═════ DATA LISTING

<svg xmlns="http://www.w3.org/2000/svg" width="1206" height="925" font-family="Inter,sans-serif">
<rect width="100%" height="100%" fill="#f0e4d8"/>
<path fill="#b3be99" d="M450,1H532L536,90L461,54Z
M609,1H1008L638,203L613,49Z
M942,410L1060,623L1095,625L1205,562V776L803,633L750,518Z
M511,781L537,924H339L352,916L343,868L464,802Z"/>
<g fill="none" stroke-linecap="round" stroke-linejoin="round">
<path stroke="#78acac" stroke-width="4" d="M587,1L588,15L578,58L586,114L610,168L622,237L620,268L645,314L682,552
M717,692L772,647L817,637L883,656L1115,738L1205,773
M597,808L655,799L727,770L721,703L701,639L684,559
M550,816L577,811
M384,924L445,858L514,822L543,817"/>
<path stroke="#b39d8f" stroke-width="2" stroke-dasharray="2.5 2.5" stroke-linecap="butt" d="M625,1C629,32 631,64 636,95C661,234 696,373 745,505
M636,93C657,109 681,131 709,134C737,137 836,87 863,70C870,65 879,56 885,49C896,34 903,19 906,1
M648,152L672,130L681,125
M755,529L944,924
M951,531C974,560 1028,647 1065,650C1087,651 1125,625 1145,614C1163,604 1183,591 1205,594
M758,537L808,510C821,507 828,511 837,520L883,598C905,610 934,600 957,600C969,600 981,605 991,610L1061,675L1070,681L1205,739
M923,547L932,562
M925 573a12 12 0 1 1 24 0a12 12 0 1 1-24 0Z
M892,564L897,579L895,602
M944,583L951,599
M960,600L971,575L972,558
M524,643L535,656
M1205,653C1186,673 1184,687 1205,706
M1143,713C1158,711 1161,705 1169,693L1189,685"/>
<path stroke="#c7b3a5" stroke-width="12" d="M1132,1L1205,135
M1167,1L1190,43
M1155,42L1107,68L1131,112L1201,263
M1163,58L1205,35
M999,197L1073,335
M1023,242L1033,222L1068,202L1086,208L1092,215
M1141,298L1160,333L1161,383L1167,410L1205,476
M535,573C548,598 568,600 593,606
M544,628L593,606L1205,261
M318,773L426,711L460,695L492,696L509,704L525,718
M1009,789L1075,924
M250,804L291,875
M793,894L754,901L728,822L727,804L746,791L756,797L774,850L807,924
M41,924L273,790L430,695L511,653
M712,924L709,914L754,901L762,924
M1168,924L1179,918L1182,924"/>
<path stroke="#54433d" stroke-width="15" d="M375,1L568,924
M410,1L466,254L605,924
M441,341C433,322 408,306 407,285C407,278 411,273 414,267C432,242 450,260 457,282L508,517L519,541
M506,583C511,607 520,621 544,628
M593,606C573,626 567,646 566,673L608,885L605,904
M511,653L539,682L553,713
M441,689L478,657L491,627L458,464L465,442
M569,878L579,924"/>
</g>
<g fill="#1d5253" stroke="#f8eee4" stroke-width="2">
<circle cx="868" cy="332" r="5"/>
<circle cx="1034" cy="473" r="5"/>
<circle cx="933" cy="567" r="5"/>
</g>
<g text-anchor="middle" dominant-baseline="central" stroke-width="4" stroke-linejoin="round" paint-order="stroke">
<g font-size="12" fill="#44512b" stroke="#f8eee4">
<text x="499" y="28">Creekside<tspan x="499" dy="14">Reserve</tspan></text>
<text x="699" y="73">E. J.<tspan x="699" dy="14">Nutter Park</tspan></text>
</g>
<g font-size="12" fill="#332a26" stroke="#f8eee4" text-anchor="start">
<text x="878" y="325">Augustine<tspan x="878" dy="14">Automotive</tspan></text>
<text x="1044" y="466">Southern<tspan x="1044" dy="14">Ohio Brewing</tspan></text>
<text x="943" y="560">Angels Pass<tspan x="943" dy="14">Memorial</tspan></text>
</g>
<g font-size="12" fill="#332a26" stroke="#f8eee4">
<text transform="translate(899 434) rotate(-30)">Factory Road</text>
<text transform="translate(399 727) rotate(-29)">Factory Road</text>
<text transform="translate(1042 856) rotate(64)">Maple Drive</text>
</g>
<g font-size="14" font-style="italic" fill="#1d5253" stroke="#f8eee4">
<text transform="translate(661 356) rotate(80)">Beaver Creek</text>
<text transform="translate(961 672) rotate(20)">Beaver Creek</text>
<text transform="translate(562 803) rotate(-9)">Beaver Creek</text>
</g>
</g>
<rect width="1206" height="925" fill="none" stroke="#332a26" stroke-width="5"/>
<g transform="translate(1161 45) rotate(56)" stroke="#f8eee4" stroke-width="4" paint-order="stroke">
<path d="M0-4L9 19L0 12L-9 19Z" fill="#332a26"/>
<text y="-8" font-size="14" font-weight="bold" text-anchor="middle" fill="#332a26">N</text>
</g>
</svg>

══════════

#### WORK INSTRUCTION
Transcribe the records in full, word for word.

#### TASK RESPONSE
<svg xmlns="http://www.w3.org/2000/svg" width="1206" height="925" font-family="Inter,sans-serif">
<rect width="100%" height="100%" fill="#f0e4d8"/>
<path fill="#b3be99" d="M450,1H532L536,90L461,54Z
M609,1H1008L638,203L613,49Z
M942,410L1060,623L1095,625L1205,562V776L803,633L750,518Z
M511,781L537,924H339L352,916L343,868L464,802Z"/>
<g fill="none" stroke-linecap="round" stroke-linejoin="round">
<path stroke="#78acac" stroke-width="4" d="M587,1L588,15L578,58L586,114L610,168L622,237L620,268L645,314L682,552
M717,692L772,647L817,637L883,656L1115,738L1205,773
M597,808L655,799L727,770L721,703L701,639L684,559
M550,816L577,811
M384,924L445,858L514,822L543,817"/>
<path stroke="#b39d8f" stroke-width="2" stroke-dasharray="2.5 2.5" stroke-linecap="butt" d="M625,1C629,32 631,64 636,95C661,234 696,373 745,505
M636,93C657,109 681,131 709,134C737,137 836,87 863,70C870,65 879,56 885,49C896,34 903,19 906,1
M648,152L672,130L681,125
M755,529L944,924
M951,531C974,560 1028,647 1065,650C1087,651 1125,625 1145,614C1163,604 1183,591 1205,594
M758,537L808,510C821,507 828,511 837,520L883,598C905,610 934,600 957,600C969,600 981,605 991,610L1061,675L1070,681L1205,739
M923,547L932,562
M925 573a12 12 0 1 1 24 0a12 12 0 1 1-24 0Z
M892,564L897,579L895,602
M944,583L951,599
M960,600L971,575L972,558
M524,643L535,656
M1205,653C1186,673 1184,687 1205,706
M1143,713C1158,711 1161,705 1169,693L1189,685"/>
<path stroke="#c7b3a5" stroke-width="12" d="M1132,1L1205,135
M1167,1L1190,43
M1155,42L1107,68L1131,112L1201,263
M1163,58L1205,35
M999,197L1073,335
M1023,242L1033,222L1068,202L1086,208L1092,215
M1141,298L1160,333L1161,383L1167,410L1205,476
M535,573C548,598 568,600 593,606
M544,628L593,606L1205,261
M318,773L426,711L460,695L492,696L509,704L525,718
M1009,789L1075,924
M250,804L291,875
M793,894L754,901L728,822L727,804L746,791L756,797L774,850L807,924
M41,924L273,790L430,695L511,653
M712,924L709,914L754,901L762,924
M1168,924L1179,918L1182,924"/>
<path stroke="#54433d" stroke-width="15" d="M375,1L568,924
M410,1L466,254L605,924
M441,341C433,322 408,306 407,285C407,278 411,273 414,267C432,242 450,260 457,282L508,517L519,541
M506,583C511,607 520,621 544,628
M593,606C573,626 567,646 566,673L608,885L605,904
M511,653L539,682L553,713
M441,689L478,657L491,627L458,464L465,442
M569,878L579,924"/>
</g>
<g fill="#1d5253" stroke="#f8eee4" stroke-width="2">
<circle cx="868" cy="332" r="5"/>
<circle cx="1034" cy="473" r="5"/>
<circle cx="933" cy="567" r="5"/>
</g>
<g text-anchor="middle" dominant-baseline="central" stroke-width="4" stroke-linejoin="round" paint-order="stroke">
<g font-size="12" fill="#44512b" stroke="#f8eee4">
<text x="499" y="28">Creekside<tspan x="499" dy="14">Reserve</tspan></text>
<text x="699" y="73">E. J.<tspan x="699" dy="14">Nutter Park</tspan></text>
</g>
<g font-size="12" fill="#332a26" stroke="#f8eee4" text-anchor="start">
<text x="878" y="325">Augustine<tspan x="878" dy="14">Automotive</tspan></text>
<text x="1044" y="466">Southern<tspan x="1044" dy="14">Ohio Brewing</tspan></text>
<text x="943" y="560">Angels Pass<tspan x="943" dy="14">Memorial</tspan></text>
</g>
<g font-size="12" fill="#332a26" stroke="#f8eee4">
<text transform="translate(899 434) rotate(-30)">Factory Road</text>
<text transform="translate(399 727) rotate(-29)">Factory Road</text>
<text transform="translate(1042 856) rotate(64)">Maple Drive</text>
</g>
<g font-size="14" font-style="italic" fill="#1d5253" stroke="#f8eee4">
<text transform="translate(661 356) rotate(80)">Beaver Creek</text>
<text transform="translate(961 672) rotate(20)">Beaver Creek</text>
<text transform="translate(562 803) rotate(-9)">Beaver Creek</text>
</g>
</g>
<rect width="1206" height="925" fill="none" stroke="#332a26" stroke-width="5"/>
<g transform="translate(1161 45) rotate(56)" stroke="#f8eee4" stroke-width="4" paint-order="stroke">
<path d="M0-4L9 19L0 12L-9 19Z" fill="#332a26"/>
<text y="-8" font-size="14" font-weight="bold" text-anchor="middle" fill="#332a26">N</text>
</g>
</svg>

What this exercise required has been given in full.